* **WHAT IS ASKED**
Rewrite the rows below, changing "developed" to "edited" wherever it occurs and leaving everything else untouched.

* **DATA SHOWN**
□ □ □ □ □ □ □

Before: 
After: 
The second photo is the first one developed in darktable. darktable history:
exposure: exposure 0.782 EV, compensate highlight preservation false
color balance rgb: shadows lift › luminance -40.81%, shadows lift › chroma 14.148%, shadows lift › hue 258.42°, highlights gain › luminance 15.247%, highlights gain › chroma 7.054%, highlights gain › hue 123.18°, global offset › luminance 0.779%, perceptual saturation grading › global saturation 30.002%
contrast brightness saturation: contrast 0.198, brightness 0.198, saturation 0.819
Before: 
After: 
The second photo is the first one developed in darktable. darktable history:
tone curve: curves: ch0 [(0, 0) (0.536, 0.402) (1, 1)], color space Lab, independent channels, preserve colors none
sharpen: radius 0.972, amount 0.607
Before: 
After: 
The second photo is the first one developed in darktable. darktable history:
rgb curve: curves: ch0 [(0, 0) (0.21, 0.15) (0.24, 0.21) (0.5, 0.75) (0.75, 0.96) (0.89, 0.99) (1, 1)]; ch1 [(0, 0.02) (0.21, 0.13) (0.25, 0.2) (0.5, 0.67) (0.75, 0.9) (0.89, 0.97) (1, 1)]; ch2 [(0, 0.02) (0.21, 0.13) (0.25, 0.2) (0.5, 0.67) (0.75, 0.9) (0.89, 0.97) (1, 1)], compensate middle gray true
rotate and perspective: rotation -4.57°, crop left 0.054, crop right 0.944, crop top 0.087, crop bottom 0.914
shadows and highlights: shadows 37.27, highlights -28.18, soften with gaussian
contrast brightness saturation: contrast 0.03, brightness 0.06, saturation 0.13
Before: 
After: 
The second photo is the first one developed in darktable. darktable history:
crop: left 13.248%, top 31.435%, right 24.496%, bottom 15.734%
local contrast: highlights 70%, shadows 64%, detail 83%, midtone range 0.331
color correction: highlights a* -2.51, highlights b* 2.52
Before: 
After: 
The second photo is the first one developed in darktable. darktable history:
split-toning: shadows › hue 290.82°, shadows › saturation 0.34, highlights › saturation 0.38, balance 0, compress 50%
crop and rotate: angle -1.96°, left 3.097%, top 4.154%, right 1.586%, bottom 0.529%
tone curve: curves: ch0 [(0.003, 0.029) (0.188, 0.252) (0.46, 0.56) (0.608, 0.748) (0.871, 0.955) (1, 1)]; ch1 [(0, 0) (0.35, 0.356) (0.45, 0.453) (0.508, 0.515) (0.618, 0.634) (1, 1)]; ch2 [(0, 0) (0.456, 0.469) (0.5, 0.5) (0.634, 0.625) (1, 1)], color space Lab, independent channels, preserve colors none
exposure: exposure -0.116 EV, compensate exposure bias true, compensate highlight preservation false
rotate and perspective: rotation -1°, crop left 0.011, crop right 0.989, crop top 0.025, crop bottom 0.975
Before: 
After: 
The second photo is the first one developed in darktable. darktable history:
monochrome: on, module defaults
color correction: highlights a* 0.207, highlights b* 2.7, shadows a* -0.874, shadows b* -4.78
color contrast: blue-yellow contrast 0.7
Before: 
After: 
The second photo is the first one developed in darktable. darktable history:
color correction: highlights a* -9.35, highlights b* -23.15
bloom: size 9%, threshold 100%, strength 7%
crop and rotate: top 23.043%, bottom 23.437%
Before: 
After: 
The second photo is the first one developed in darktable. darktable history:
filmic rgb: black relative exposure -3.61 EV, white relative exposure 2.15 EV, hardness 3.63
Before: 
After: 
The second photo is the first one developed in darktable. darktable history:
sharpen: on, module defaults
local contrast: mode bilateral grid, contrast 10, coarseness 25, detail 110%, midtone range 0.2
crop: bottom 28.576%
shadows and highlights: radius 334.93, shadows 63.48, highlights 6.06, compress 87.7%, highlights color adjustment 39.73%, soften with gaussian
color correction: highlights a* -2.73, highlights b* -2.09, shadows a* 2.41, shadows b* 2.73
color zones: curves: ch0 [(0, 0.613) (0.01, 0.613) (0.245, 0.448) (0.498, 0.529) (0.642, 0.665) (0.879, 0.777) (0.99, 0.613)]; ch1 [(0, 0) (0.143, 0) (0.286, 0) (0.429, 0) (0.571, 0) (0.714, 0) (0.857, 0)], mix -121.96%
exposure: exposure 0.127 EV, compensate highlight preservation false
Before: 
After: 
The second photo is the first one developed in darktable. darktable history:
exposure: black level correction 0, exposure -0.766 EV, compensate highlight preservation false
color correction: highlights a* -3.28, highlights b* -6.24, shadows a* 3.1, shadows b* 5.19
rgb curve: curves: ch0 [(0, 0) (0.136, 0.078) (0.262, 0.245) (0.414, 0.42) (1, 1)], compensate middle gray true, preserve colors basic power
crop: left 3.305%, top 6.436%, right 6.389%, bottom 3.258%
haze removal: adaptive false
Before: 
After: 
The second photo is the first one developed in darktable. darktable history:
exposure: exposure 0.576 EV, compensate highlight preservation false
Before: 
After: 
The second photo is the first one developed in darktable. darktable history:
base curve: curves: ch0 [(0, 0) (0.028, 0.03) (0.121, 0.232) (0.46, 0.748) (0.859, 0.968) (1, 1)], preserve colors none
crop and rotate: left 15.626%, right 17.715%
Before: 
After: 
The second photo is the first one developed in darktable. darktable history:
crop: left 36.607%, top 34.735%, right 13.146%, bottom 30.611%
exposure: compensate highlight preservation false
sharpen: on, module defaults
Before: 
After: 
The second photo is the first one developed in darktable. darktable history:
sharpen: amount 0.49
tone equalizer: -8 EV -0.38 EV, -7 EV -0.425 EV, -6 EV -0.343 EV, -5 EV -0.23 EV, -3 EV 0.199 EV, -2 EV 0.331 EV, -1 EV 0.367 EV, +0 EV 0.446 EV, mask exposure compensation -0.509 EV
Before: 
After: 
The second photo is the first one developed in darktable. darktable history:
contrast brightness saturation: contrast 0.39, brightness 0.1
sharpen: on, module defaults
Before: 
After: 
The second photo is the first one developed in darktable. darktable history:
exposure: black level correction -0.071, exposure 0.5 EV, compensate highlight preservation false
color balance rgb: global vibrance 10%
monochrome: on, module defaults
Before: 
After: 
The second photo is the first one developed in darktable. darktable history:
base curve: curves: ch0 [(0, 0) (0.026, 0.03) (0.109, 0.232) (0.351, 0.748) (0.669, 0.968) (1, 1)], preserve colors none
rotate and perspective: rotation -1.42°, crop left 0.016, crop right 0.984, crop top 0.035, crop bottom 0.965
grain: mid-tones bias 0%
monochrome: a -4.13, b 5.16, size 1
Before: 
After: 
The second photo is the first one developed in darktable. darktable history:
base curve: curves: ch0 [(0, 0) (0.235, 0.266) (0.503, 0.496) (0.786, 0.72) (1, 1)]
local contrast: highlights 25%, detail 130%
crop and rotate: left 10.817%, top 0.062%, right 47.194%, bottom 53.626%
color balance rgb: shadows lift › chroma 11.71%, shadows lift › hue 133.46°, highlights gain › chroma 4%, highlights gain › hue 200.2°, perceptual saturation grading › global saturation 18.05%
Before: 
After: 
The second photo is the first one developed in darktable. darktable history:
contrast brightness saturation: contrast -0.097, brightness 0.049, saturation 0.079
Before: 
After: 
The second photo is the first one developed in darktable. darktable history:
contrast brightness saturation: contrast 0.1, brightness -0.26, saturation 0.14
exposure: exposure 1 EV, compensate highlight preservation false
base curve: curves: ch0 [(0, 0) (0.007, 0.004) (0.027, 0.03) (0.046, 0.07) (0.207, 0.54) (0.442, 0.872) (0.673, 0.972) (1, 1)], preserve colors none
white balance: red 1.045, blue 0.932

□ □ □ □ □ □ □

* **EXERCISE ANSWER**
Before: 
After: 
The second photo is the first one edited in darktable. darktable history:
exposure: exposure 0.782 EV, compensate highlight preservation false
color balance rgb: shadows lift › luminance -40.81%, shadows lift › chroma 14.148%, shadows lift › hue 258.42°, highlights gain › luminance 15.247%, highlights gain › chroma 7.054%, highlights gain › hue 123.18°, global offset › luminance 0.779%, perceptual saturation grading › global saturation 30.002%
contrast brightness saturation: contrast 0.198, brightness 0.198, saturation 0.819
Before: 
After: 
The second photo is the first one edited in darktable. darktable history:
tone curve: curves: ch0 [(0, 0) (0.536, 0.402) (1, 1)], color space Lab, independent channels, preserve colors none
sharpen: radius 0.972, amount 0.607
Before: 
After: 
The second photo is the first one edited in darktable. darktable history:
rgb curve: curves: ch0 [(0, 0) (0.21, 0.15) (0.24, 0.21) (0.5, 0.75) (0.75, 0.96) (0.89, 0.99) (1, 1)]; ch1 [(0, 0.02) (0.21, 0.13) (0.25, 0.2) (0.5, 0.67) (0.75, 0.9) (0.89, 0.97) (1, 1)]; ch2 [(0, 0.02) (0.21, 0.13) (0.25, 0.2) (0.5, 0.67) (0.75, 0.9) (0.89, 0.97) (1, 1)], compensate middle gray true
rotate and perspective: rotation -4.57°, crop left 0.054, crop right 0.944, crop top 0.087, crop bottom 0.914
shadows and highlights: shadows 37.27, highlights -28.18, soften with gaussian
contrast brightness saturation: contrast 0.03, brightness 0.06, saturation 0.13
Before: 
After: 
The second photo is the first one edited in darktable. darktable history:
crop: left 13.248%, top 31.435%, right 24.496%, bottom 15.734%
local contrast: highlights 70%, shadows 64%, detail 83%, midtone range 0.331
color correction: highlights a* -2.51, highlights b* 2.52
Before: 
After: 
The second photo is the first one edited in darktable. darktable history:
split-toning: shadows › hue 290.82°, shadows › saturation 0.34, highlights › saturation 0.38, balance 0, compress 50%
crop and rotate: angle -1.96°, left 3.097%, top 4.154%, right 1.586%, bottom 0.529%
tone curve: curves: ch0 [(0.003, 0.029) (0.188, 0.252) (0.46, 0.56) (0.608, 0.748) (0.871, 0.955) (1, 1)]; ch1 [(0, 0) (0.35, 0.356) (0.45, 0.453) (0.508, 0.515) (0.618, 0.634) (1, 1)]; ch2 [(0, 0) (0.456, 0.469) (0.5, 0.5) (0.634, 0.625) (1, 1)], color space Lab, independent channels, preserve colors none
exposure: exposure -0.116 EV, compensate exposure bias true, compensate highlight preservation false
rotate and perspective: rotation -1°, crop left 0.011, crop right 0.989, crop top 0.025, crop bottom 0.975
Before: 
After: 
The second photo is the first one edited in darktable. darktable history:
monochrome: on, module defaults
color correction: highlights a* 0.207, highlights b* 2.7, shadows a* -0.874, shadows b* -4.78
color contrast: blue-yellow contrast 0.7
Before: 
After: 
The second photo is the first one edited in darktable. darktable history:
color correction: highlights a* -9.35, highlights b* -23.15
bloom: size 9%, threshold 100%, strength 7%
crop and rotate: top 23.043%, bottom 23.437%
Before: 
After: 
The second photo is the first one edited in darktable. darktable history:
filmic rgb: black relative exposure -3.61 EV, white relative exposure 2.15 EV, hardness 3.63
Before: 
After: 
The second photo is the first one edited in darktable. darktable history:
sharpen: on, module defaults
local contrast: mode bilateral grid, contrast 10, coarseness 25, detail 110%, midtone range 0.2
crop: bottom 28.576%
shadows and highlights: radius 334.93, shadows 63.48, highlights 6.06, compress 87.7%, highlights color adjustment 39.73%, soften with gaussian
color correction: highlights a* -2.73, highlights b* -2.09, shadows a* 2.41, shadows b* 2.73
color zones: curves: ch0 [(0, 0.613) (0.01, 0.613) (0.245, 0.448) (0.498, 0.529) (0.642, 0.665) (0.879, 0.777) (0.99, 0.613)]; ch1 [(0, 0) (0.143, 0) (0.286, 0) (0.429, 0) (0.571, 0) (0.714, 0) (0.857, 0)], mix -121.96%
exposure: exposure 0.127 EV, compensate highlight preservation false
Before: 
After: 
The second photo is the first one edited in darktable. darktable history:
exposure: black level correction 0, exposure -0.766 EV, compensate highlight preservation false
color correction: highlights a* -3.28, highlights b* -6.24, shadows a* 3.1, shadows b* 5.19
rgb curve: curves: ch0 [(0, 0) (0.136, 0.078) (0.262, 0.245) (0.414, 0.42) (1, 1)], compensate middle gray true, preserve colors basic power
crop: left 3.305%, top 6.436%, right 6.389%, bottom 3.258%
haze removal: adaptive false
Before: 
After: 
The second photo is the first one edited in darktable. darktable history:
exposure: exposure 0.576 EV, compensate highlight preservation false
Before: 
After: 
The second photo is the first one edited in darktable. darktable history:
base curve: curves: ch0 [(0, 0) (0.028, 0.03) (0.121, 0.232) (0.46, 0.748) (0.859, 0.968) (1, 1)], preserve colors none
crop and rotate: left 15.626%, right 17.715%
Before: 
After: 
The second photo is the first one edited in darktable. darktable history:
crop: left 36.607%, top 34.735%, right 13.146%, bottom 30.611%
exposure: compensate highlight preservation false
sharpen: on, module defaults
Before: 
After: 
The second photo is the first one edited in darktable. darktable history:
sharpen: amount 0.49
tone equalizer: -8 EV -0.38 EV, -7 EV -0.425 EV, -6 EV -0.343 EV, -5 EV -0.23 EV, -3 EV 0.199 EV, -2 EV 0.331 EV, -1 EV 0.367 EV, +0 EV 0.446 EV, mask exposure compensation -0.509 EV
Before: 
After: 
The second photo is the first one edited in darktable. darktable history:
contrast brightness saturation: contrast 0.39, brightness 0.1
sharpen: on, module defaults
Before: 
After: 
The second photo is the first one edited in darktable. darktable history:
exposure: black level correction -0.071, exposure 0.5 EV, compensate highlight preservation false
color balance rgb: global vibrance 10%
monochrome: on, module defaults
Before: 
After: 
The second photo is the first one edited in darktable. darktable history:
base curve: curves: ch0 [(0, 0) (0.026, 0.03) (0.109, 0.232) (0.351, 0.748) (0.669, 0.968) (1, 1)], preserve colors none
rotate and perspective: rotation -1.42°, crop left 0.016, crop right 0.984, crop top 0.035, crop bottom 0.965
grain: mid-tones bias 0%
monochrome: a -4.13, b 5.16, size 1
Before: 
After: 
The second photo is the first one edited in darktable. darktable history:
base curve: curves: ch0 [(0, 0) (0.235, 0.266) (0.503, 0.496) (0.786, 0.72) (1, 1)]
local contrast: highlights 25%, detail 130%
crop and rotate: left 10.817%, top 0.062%, right 47.194%, bottom 53.626%
color balance rgb: shadows lift › chroma 11.71%, shadows lift › hue 133.46°, highlights gain › chroma 4%, highlights gain › hue 200.2°, perceptual saturation grading › global saturation 18.05%
Before: 
After: 
The second photo is the first one edited in darktable. darktable history:
contrast brightness saturation: contrast -0.097, brightness 0.049, saturation 0.079
Before: 
After: 
The second photo is the first one edited in darktable. darktable history:
contrast brightness saturation: contrast 0.1, brightness -0.26, saturation 0.14
exposure: exposure 1 EV, compensate highlight preservation false
base curve: curves: ch0 [(0, 0) (0.007, 0.004) (0.027, 0.03) (0.046, 0.07) (0.207, 0.54) (0.442, 0.872) (0.673, 0.972) (1, 1)], preserve colors none
white balance: red 1.045, blue 0.932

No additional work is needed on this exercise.